──────── SUPPLIED DATA

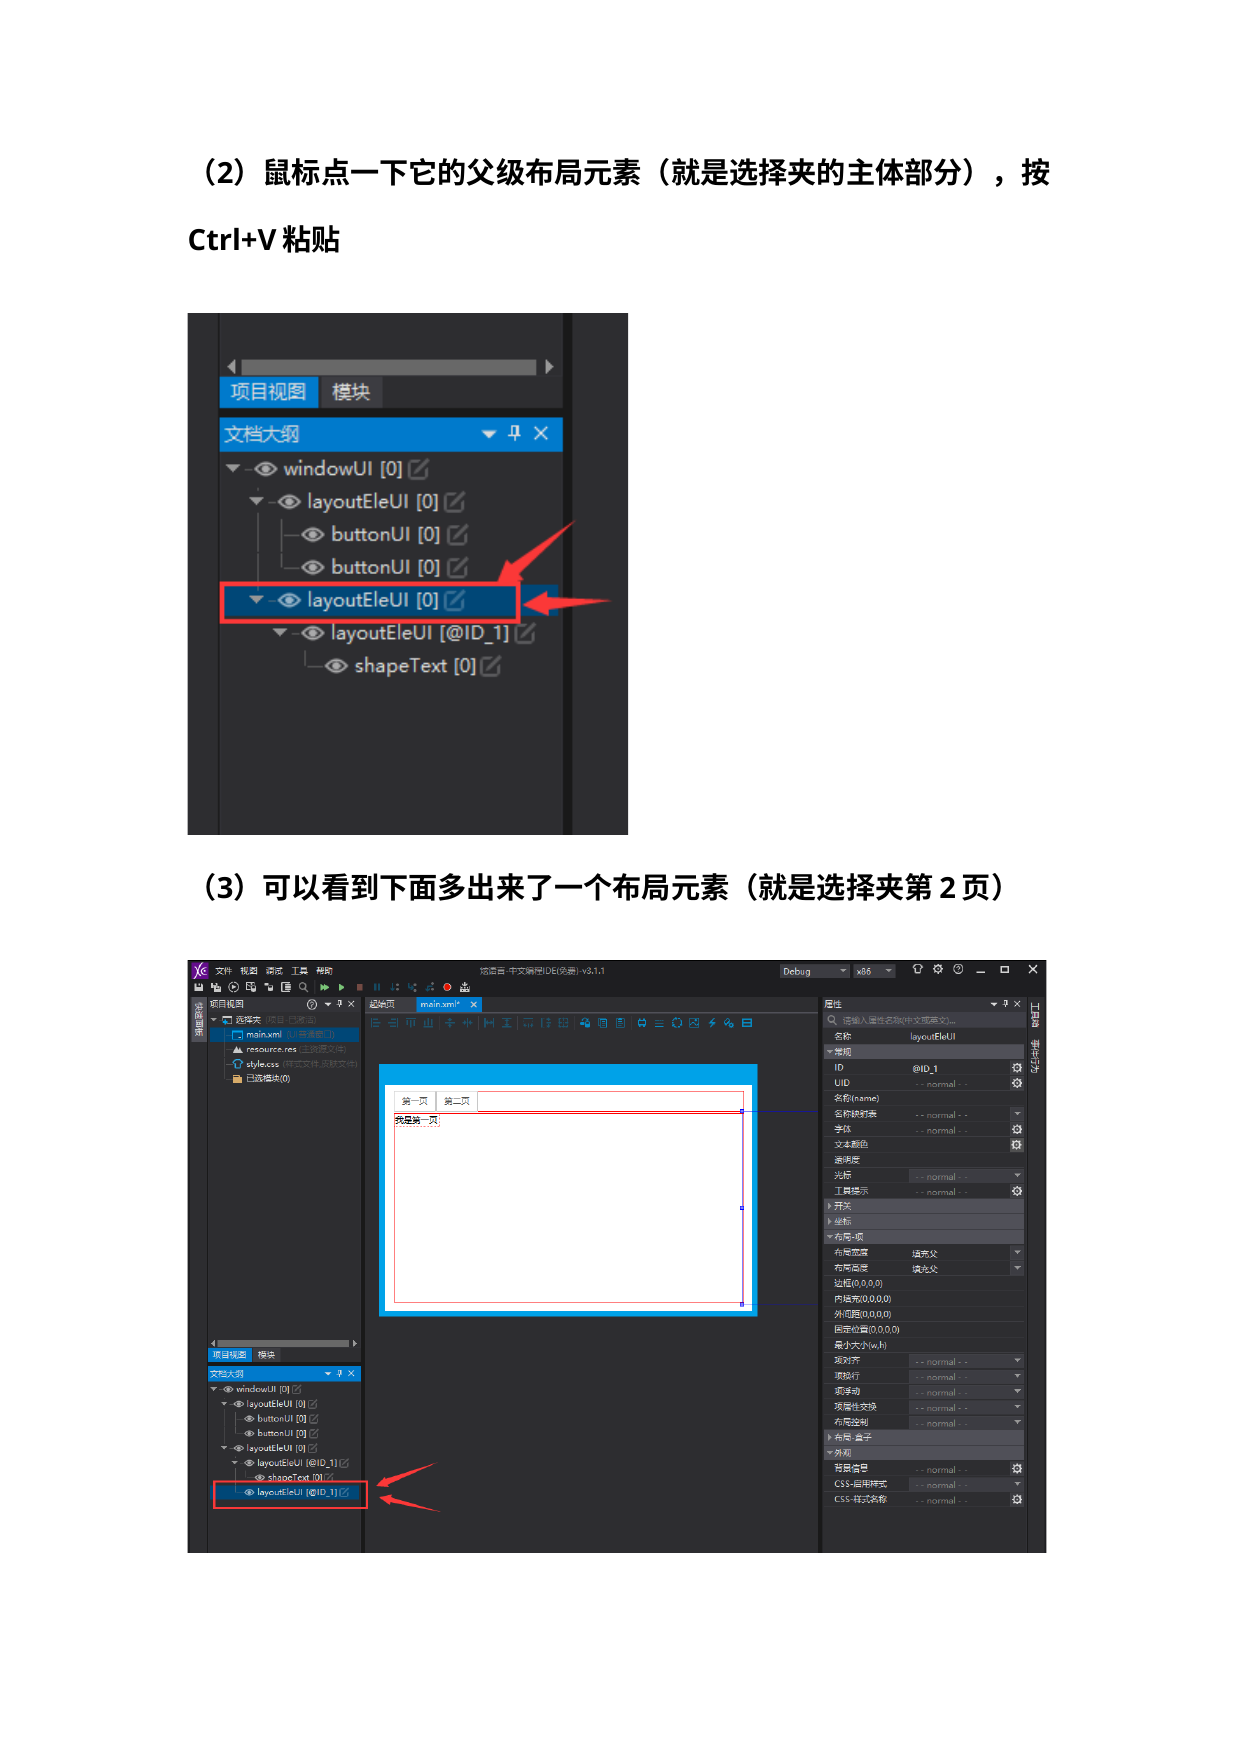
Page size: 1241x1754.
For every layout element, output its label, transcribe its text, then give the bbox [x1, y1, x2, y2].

picture [187, 960, 1047, 1553]
subtitle （2）鼠标点一下它的父级布局元素（就是选择夹的主体部分），按Ctrl+V粘贴 [187, 150, 1053, 259]
subtitle （3）可以看到下面多出来了一个布局元素（就是选择夹第2页） [187, 864, 1053, 907]
picture [187, 313, 629, 835]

────────────────

_DIRECTIONS FOR THIS TASK_
Where an entry holds a picture, leave the picture out and output the rest exactly.

_EXPECTED ANSWER_
Page size: 1241x1754.
For every layout element, output its label, transcribe its text, then give the bbox [x1, y1, x2, y2].

picture [187, 960, 1047, 1553]
subtitle （2）鼠标点一下它的父级布局元素（就是选择夹的主体部分），按Ctrl+V粘贴 [187, 150, 1053, 259]
subtitle （3）可以看到下面多出来了一个布局元素（就是选择夹第2页） [187, 864, 1053, 907]
picture [187, 313, 629, 835]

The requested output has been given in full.